After fake verified accounts flooded the network, Twitter Inc. suspended it’s recently announced $8 blue check membership. However, the decision to halt paid verification came too late for Eli Lilly, a pharmaceutical company.
A fake account, verified with a blue tick, tweeted: “insulin is free now”
American pharmaceutical giant Eli Lilly lost billions after stocks plunged on Friday because a fake account, verified with a blue tick, tweeted: “insulin is free now.” The tweet was sent on Thursday.

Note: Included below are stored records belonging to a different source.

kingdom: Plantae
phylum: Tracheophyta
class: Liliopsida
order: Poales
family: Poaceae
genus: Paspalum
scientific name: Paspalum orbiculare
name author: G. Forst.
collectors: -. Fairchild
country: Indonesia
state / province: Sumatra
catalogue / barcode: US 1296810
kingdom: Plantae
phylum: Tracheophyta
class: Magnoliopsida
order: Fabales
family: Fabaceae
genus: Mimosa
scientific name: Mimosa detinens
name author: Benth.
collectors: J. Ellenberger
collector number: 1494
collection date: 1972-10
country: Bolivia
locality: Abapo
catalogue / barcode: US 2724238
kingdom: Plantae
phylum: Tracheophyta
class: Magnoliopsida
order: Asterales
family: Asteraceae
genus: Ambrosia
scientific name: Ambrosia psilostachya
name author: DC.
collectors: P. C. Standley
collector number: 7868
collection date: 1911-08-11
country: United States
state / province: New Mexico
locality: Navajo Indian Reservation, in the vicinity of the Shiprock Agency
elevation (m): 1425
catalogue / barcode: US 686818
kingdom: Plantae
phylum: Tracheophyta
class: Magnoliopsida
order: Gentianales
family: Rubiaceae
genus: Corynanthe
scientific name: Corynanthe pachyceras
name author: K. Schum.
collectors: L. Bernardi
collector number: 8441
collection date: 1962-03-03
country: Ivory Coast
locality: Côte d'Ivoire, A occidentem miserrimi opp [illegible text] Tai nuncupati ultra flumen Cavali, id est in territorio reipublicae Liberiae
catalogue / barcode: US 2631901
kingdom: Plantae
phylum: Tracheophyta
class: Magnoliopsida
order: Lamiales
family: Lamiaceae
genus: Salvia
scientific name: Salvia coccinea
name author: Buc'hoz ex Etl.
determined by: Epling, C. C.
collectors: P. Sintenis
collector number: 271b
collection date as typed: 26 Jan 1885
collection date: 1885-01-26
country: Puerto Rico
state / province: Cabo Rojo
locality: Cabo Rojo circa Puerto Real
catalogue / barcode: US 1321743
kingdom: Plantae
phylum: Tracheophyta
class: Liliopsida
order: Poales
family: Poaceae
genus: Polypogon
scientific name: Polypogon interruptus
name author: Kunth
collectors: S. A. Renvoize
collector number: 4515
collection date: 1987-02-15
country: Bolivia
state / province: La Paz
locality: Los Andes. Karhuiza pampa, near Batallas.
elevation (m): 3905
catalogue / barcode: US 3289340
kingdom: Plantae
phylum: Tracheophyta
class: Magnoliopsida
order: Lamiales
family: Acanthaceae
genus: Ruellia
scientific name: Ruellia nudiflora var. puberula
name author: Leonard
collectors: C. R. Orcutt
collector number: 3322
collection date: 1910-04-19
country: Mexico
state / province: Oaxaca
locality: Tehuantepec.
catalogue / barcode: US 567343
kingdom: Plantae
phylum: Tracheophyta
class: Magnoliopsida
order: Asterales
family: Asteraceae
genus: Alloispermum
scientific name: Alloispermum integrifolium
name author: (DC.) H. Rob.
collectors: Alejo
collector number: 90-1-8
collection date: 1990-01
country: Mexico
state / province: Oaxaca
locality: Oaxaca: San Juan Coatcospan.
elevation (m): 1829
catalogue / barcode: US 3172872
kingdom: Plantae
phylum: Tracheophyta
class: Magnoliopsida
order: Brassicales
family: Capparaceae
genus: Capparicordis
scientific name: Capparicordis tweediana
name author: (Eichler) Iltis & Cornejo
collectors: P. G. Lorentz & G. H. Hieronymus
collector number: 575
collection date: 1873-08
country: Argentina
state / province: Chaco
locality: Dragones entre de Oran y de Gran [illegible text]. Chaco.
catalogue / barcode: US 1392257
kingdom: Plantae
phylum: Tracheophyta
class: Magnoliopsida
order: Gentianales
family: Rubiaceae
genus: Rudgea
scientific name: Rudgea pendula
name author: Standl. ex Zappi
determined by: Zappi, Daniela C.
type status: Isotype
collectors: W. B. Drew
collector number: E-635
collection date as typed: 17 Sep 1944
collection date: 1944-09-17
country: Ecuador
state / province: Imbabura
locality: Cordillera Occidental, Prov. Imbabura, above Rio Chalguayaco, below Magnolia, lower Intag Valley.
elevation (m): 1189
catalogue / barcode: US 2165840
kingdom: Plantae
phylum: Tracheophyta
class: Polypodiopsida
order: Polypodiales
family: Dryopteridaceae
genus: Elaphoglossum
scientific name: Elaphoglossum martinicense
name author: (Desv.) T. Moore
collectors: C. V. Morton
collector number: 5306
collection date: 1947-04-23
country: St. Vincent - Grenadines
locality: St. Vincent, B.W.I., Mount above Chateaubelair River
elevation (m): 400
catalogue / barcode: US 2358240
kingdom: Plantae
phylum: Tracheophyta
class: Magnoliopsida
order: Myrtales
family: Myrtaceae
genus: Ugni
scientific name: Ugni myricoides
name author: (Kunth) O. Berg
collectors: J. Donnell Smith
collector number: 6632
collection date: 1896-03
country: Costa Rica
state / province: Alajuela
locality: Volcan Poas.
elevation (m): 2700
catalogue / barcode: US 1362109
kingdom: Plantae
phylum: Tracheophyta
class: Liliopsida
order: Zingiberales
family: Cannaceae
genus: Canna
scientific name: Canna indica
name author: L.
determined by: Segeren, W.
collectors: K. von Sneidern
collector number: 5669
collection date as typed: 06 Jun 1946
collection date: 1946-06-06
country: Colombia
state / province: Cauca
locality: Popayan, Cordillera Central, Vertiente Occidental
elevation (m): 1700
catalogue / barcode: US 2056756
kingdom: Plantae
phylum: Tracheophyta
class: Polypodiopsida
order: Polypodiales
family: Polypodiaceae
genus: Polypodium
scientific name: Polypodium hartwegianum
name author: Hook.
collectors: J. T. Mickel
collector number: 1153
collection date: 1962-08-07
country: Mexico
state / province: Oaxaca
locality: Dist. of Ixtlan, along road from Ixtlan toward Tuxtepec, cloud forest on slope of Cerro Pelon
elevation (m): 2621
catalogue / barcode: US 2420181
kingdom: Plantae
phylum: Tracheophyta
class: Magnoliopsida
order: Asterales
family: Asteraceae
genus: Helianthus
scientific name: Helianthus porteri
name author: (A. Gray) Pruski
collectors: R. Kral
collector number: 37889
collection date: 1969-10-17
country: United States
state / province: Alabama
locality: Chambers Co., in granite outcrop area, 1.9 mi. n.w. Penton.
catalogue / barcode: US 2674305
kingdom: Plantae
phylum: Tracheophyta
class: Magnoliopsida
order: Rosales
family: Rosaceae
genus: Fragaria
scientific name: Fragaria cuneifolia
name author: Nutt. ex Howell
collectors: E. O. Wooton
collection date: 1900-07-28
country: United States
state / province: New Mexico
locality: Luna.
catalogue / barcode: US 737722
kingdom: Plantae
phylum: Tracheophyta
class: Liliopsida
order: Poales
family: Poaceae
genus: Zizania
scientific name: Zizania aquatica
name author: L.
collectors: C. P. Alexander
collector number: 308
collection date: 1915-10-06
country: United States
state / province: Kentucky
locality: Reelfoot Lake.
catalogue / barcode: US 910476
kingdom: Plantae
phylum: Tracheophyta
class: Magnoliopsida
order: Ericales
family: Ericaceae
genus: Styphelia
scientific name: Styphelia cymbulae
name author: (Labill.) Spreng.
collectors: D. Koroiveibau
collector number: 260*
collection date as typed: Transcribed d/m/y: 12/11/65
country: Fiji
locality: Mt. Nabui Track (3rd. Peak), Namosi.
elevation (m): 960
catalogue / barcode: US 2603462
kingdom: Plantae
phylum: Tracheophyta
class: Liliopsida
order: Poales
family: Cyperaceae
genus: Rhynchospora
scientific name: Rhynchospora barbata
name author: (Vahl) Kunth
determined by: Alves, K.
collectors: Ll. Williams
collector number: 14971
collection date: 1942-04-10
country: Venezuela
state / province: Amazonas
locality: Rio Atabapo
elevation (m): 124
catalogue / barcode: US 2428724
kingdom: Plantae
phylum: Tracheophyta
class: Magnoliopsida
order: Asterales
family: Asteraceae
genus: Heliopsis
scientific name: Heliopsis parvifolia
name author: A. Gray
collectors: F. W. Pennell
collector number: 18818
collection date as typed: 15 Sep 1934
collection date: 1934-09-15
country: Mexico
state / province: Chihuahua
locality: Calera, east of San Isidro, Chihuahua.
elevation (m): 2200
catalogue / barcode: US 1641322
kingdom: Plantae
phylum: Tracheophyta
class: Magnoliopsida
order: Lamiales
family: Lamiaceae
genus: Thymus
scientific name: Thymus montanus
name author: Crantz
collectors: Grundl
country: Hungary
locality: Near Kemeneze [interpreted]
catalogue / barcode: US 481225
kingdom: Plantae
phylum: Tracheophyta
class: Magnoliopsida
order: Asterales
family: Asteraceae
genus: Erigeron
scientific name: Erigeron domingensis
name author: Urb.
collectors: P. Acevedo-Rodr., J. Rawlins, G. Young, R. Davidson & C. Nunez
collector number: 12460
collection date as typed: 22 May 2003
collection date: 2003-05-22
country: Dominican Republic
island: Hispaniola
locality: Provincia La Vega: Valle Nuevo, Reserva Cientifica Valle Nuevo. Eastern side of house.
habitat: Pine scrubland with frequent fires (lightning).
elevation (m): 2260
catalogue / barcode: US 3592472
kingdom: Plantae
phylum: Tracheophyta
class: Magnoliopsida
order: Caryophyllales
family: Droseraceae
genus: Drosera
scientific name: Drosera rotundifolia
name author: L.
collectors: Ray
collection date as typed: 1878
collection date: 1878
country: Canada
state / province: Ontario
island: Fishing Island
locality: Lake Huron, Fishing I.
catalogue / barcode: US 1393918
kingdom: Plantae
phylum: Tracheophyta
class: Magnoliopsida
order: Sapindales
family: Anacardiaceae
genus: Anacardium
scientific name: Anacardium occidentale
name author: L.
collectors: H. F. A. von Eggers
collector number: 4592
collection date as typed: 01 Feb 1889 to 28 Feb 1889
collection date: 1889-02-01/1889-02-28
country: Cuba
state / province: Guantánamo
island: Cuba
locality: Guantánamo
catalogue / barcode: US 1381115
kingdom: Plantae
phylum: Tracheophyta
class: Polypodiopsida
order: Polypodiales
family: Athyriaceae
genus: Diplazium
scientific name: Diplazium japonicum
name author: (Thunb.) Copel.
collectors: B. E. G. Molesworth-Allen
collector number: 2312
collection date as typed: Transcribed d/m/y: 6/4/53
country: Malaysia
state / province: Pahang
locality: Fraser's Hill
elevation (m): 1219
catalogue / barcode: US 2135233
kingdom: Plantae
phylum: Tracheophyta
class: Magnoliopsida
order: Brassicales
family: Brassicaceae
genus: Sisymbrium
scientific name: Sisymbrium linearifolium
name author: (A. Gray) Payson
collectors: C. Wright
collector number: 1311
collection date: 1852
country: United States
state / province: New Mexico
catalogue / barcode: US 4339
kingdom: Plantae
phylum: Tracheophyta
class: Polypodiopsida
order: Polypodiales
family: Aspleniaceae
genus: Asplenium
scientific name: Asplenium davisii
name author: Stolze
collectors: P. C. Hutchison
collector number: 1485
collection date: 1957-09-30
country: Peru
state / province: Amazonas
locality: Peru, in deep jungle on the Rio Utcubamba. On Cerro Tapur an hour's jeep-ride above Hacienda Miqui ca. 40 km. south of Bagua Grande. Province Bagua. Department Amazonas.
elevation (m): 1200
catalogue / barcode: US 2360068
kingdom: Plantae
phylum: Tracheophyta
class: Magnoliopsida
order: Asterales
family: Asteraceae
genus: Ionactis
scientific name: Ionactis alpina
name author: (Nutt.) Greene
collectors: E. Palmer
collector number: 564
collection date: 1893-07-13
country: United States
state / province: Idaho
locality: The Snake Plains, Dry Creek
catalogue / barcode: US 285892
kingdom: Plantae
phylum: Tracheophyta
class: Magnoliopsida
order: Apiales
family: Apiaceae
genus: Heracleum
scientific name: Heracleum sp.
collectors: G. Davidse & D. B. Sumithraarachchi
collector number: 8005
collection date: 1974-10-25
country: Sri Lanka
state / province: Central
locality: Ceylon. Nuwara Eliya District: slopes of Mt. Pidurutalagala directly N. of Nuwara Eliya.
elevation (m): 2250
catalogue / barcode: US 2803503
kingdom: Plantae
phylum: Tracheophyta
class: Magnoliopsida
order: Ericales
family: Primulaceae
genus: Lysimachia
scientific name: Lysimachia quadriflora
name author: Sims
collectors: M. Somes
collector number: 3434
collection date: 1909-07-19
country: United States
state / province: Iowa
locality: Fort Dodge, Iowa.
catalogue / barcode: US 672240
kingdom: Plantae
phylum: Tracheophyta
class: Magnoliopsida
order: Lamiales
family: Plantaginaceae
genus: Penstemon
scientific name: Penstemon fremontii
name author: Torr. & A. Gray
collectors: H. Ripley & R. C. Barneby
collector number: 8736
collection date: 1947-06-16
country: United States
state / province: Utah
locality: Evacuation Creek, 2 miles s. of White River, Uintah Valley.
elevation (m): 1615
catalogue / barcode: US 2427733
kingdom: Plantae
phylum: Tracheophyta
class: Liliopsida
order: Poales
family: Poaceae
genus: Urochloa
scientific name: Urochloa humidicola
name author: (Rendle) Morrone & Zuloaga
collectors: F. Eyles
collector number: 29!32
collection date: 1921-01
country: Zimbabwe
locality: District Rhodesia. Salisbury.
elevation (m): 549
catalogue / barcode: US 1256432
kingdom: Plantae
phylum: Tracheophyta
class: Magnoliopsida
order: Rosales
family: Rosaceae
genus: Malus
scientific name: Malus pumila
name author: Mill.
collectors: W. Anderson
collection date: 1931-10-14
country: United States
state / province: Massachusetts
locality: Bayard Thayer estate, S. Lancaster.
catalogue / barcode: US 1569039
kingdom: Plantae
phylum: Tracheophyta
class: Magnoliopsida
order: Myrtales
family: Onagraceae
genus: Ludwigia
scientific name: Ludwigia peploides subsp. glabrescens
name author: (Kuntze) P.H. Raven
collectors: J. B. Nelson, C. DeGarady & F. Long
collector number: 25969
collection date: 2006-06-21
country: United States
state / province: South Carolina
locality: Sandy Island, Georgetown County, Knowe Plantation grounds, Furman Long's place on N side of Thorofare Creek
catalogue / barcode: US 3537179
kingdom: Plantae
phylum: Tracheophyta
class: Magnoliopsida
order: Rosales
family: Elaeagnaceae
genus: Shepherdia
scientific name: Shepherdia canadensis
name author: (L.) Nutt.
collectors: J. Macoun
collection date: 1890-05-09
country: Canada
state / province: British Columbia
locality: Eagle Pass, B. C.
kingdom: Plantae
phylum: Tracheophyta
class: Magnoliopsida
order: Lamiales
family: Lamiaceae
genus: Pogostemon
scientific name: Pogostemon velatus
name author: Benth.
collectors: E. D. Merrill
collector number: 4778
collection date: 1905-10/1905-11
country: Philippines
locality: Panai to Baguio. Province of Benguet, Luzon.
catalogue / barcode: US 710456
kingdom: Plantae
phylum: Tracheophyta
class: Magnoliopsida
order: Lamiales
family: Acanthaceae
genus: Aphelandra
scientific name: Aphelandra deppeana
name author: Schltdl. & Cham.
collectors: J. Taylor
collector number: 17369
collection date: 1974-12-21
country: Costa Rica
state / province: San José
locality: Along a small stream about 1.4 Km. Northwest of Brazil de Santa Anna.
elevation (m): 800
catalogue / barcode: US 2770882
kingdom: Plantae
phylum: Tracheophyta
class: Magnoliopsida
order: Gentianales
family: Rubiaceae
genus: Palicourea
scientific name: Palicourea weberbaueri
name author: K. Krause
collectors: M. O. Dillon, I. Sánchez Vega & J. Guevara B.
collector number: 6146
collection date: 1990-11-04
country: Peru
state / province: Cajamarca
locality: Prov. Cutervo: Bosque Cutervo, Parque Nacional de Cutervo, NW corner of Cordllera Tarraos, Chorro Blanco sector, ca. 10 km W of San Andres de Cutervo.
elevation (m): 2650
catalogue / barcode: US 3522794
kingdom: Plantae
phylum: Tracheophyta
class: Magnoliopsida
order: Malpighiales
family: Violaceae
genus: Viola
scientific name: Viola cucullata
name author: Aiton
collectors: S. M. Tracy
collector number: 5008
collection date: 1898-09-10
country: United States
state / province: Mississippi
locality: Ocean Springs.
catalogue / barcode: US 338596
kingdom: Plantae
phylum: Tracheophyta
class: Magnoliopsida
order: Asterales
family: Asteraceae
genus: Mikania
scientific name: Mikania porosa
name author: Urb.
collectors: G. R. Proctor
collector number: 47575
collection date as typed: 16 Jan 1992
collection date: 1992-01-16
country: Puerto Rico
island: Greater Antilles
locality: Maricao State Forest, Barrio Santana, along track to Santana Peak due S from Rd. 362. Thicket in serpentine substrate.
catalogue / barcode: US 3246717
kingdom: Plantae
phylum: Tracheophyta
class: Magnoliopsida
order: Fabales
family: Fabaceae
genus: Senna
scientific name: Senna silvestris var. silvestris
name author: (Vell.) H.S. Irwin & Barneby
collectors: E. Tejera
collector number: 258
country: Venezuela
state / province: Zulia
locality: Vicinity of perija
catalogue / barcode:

According to The Star, after a phony account pretending to be Eli Lilly promised free insulin, the company’s shares fell 4.37 percent on Friday, wiping out more than US $15 billion in market value.
Eli Lilly tweeted a clarification from its official Twitter account
Twitter took action on Friday to reduce the number of false accounts that have emerged since Elon Musk’s takeover, according to AFP. Sign-ups for a new paid checkmark system were suspended, and some accounts had their gray “official” badges reinstated.
Prior to this, only government agencies and businesses, politicians, well-known people, journalists, and other prominent figures, were eligible for the coveted blue tick.
The @TwitterSupport account tweeted early Friday that a gray checkmark indicating an “official” account was coming back, only days after it was introduced — then almost immediately scrapped.